§ **PROBLEMS TO SOLVE**
1: Reproduce the PyTorch tutorial word for word, from "If you are not familiar with the" up to and including "the Python Wiki.".
2: Pick up the PyTorch tutorial after its last sentence and keep writing it.

§ **PASSAGE GIVEN**
START

Deep Learning in Python With PyTorch - Tutorial and Demo

- Programming, Mathematics

Medusa in fiery scenery

As I am continuing my personal journey into deep learning research and development, I wanted to try out PyTorch, a machine learning framework with GPU acceleration primarily designed for the Python programming language. However, I couldn't find any good introductory resource online for it.

So I read all of PyTorch's documentation, made my own basic working model from scratch, and figured it would be a good idea to share it with the world so others don't struggle like I did!

If you are not familiar with the principles and mathematics of deep learning, I highly suggest you refer to How to Simulate Human Intuition, my original blog post on the subject. The implementation I will be showcasing below will match almost perfectly the model I presented in it, so feel free to take a look at it if you stumble on a foreign concept or something unclear.

Similarly, if you are not familiar with Python or programming in general, you can find a great beginner's guide on the Python Wiki.

And with that, let's get started!

Basic concepts


The most important PyTorch class is torch.Tensor. As the name implies, instances of this class represent a mathematical tensor, specifically an array of numbers of arbitrary dimensions. PyTorch supports a wide variety of data types that can be embedded in them, and it is also possible to configure them to be handled by a CPU or a GPU. By default, tensors are CPU-based and store 32-bit floating point data.

Once instantiated, PyTorch tensors can be used just like normal mathematical tensors, and PyTorch natively support a wide variety of common mathematical operations for this purpose.

END

§ **RECORDED DATA**
START

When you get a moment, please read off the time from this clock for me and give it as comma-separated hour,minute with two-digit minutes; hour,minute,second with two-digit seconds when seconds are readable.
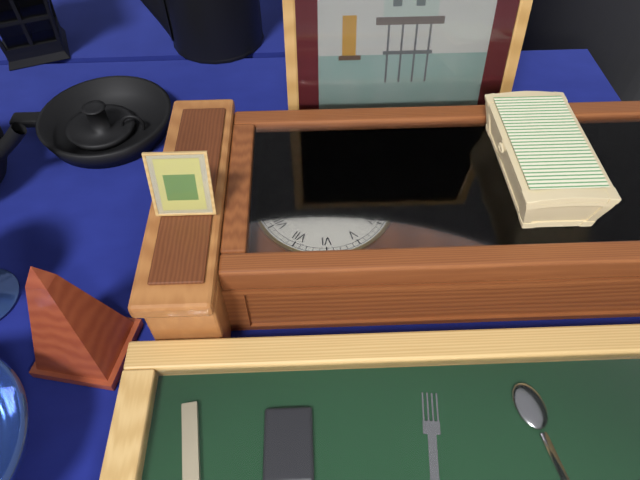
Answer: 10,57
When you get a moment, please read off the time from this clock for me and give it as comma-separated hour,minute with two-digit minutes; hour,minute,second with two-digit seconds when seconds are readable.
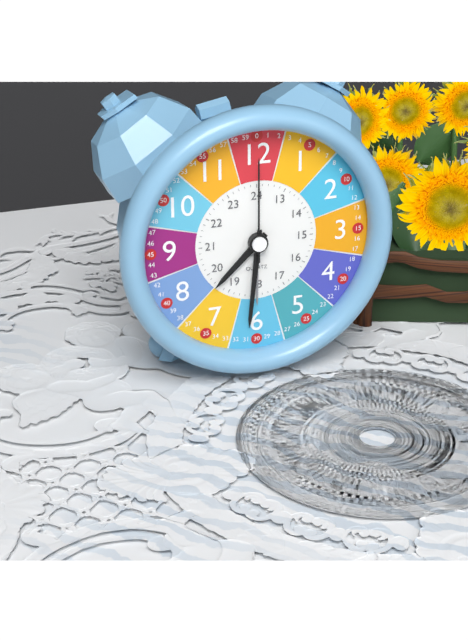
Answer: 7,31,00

END
START

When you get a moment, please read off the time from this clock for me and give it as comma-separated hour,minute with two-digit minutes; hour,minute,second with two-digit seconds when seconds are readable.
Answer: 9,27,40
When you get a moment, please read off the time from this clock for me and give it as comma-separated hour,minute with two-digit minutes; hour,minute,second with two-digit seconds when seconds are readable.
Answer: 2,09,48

END

§ **ANSWERS TO THE PROBLEMS**
1:
If you are not familiar with the principles and mathematics of deep learning, I highly suggest you refer to How to Simulate Human Intuition, my original blog post on the subject. The implementation I will be showcasing below will match almost perfectly the model I presented in it, so feel free to take a look at it if you stumble on a foreign concept or something unclear.

Similarly, if you are not familiar with Python or programming in general, you can find a great beginner's guide on the Python Wiki.

2:
One of the greatest strengths of a PyTorch tensor is that it can record operations on returned tensors to calculate a gradient later during backward propagation. The computed gradient is then available for retrieval through the tensor object itself.

Creating and using tensors

The base torch package contains various constructor and mathematical operator functions for PyTorch tensors.

In general, PyTorch tensors are constructed using the torch.tensor() function, which should not be confused with the torch.Tensor class.

Neural networks

Neural networks in PyTorch are designed to be custom classes that inherit the base class torch.nn.Module. The programmer should define the structure of the model of the network in the constructor of the custom subclass, then override its forward() method with the mathematical operations to apply in order to compute the simulated output from a normal input.

Loss functions

Predefined loss functions are defined in the torch.nn package, among other things.


The torch.optim package contains a bunch of predefined optimization algorithms that perform backward propagation. Since prefect gradient descent is pretty much impossible due to the resources that would be required to do so, several approximations are included.


The torch.nn.Parameter class is a subclass of torch.Tensor. It behaves pretty much the same as a normal PyTorch tensor, except that they are designed to be stored as attributes in a torch.nn.Module for easy retrieval by PyTorch optimizers.


I believe that the best way to learn PyTorch beyond its basic concepts is to have a functional demo with plenty of annotations, so that's what I did! It's not the best model ever, but it is relatively simple to understand.

I am releasing the code below under the MIT No Attribution License, and it has been verified to run correctly with Python 3.8.6 and PyTorch 1.8.1 for CUDA 10.2 on Windows. It should take less than 5 minutes to complete on a modern computer. You can find a downloadable version here:

Note that GPU acceleration is disabled by default. In fact, I experienced worse performance with GPU acceleration enabled on my machine than with CPU only!

While reading the source code of this demo, feel free to refer to PyTorch's documentation for more details about any unclear references to the torch package that I'm using.

# Import relevant Python modules.
import math
import time

# Import PyTorch.
import torch

# Constants to be customized by the programmer.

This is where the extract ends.